Relation Faithfulness (target > 0.90): Fraction of answer (subject, object) pairs that appear in source documents.

Judge 3 Score: Weighted combination of 3a, 3b, 3c (weight-normalized automatically when sub-components are disabled).


Composite Trust Score

The final trust score is a weighted blend of the three judges: Contextual Precision contributes 30%, Semantic Faithfulness 40%, and Structural Fidelity the remaining 30%. Structural Fidelity is itself a weighted mix — 30% from the NLP heuristics (the harmonic mean of BLEU-4 and ROUGE-L), 35% from GLiNER entity precision, and 35% from GLiREL relation faithfulness.

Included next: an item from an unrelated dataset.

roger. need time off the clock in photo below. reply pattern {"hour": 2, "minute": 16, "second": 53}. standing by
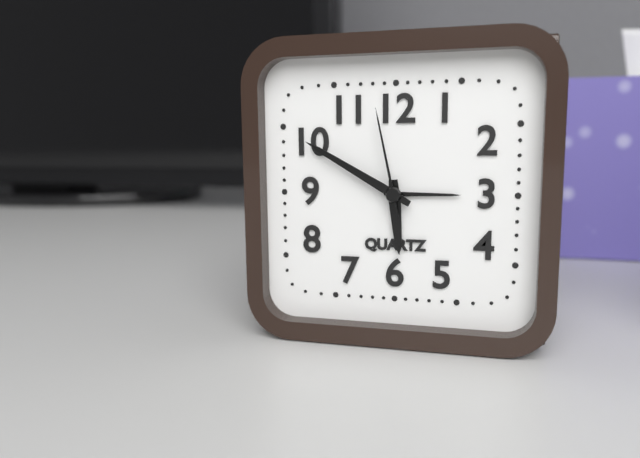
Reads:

Trust Scorecard: HLF Ledger Schema

Every evaluation is committed to Hyperledger Fabric as an immutable record:

StatusCondition
VERIFIED_SUCCESStrust_score ≥ threshold AND all per-judge thresholds met
TRUST_WARNINGtrust_score < trust_score_threshold
FAITHFULNESS_WARNINGRagas faithfulness or GLiREL relation_faithfulness below threshold
PRECISION_WARNINGDeepEval context_precision or GLiNER entity_precision below threshold
RELEVANCY_WARNINGRagas answer_relevancy below threshold
UNVERIFIEDOne or more enabled judges failed to produce a score

Configuration

GlassBox is fully configurable. Each judge can be enabled or disabled independently and given its own weight and pass/fail thresholds — DeepEval's precision threshold, Ragas's faithfulness and relevancy thresholds, and GLiNER and GLiREL's entity-precision and relation-faithfulness thresholds. A global trust-score threshold sets the overall pass bar, and the Hyperledger Fabric settings specify the channel and chaincode used to commit each scorecard.

GlassBox is dispatched asynchronously after answer generation — zero latency impact on the user-facing response.